What is needed:
Could you print all the entries below exactly as they appear, omitting the pictures?

Stored data:
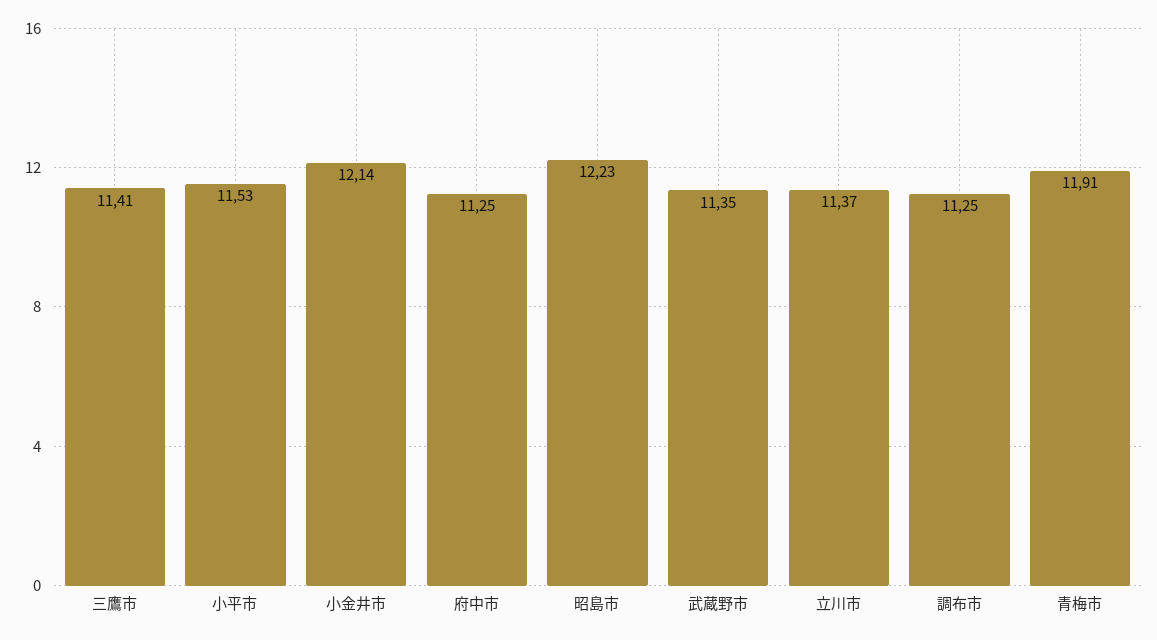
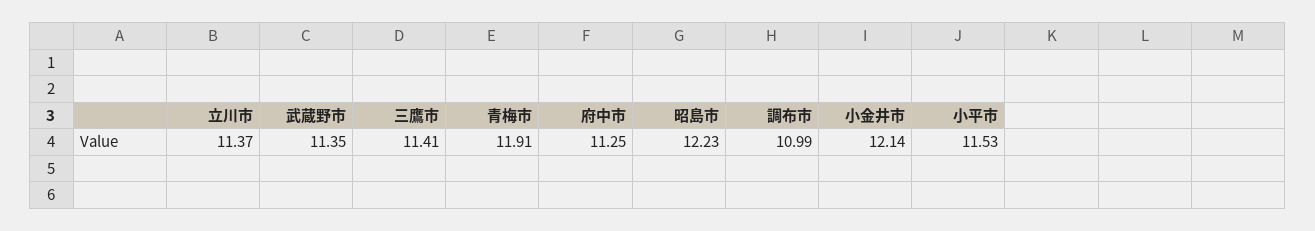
  {
    "三鷹市": 11.41,
    "小平市": 11.53,
    "小金井市": 12.14,
    "府中市": 11.25,
    "昭島市": 12.23,
    "武蔵野市": 11.35,
    "立川市": 11.37,
-   "調布市": 11.25,
+   "調布市": 10.99,
    "青梅市": 11.91
  }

Output below:
  {
    "三鷹市": 11.41,
    "小平市": 11.53,
    "小金井市": 12.14,
    "府中市": 11.25,
    "昭島市": 12.23,
    "武蔵野市": 11.35,
    "立川市": 11.37,
-   "調布市": 11.25,
+   "調布市": 10.99,
    "青梅市": 11.91
  }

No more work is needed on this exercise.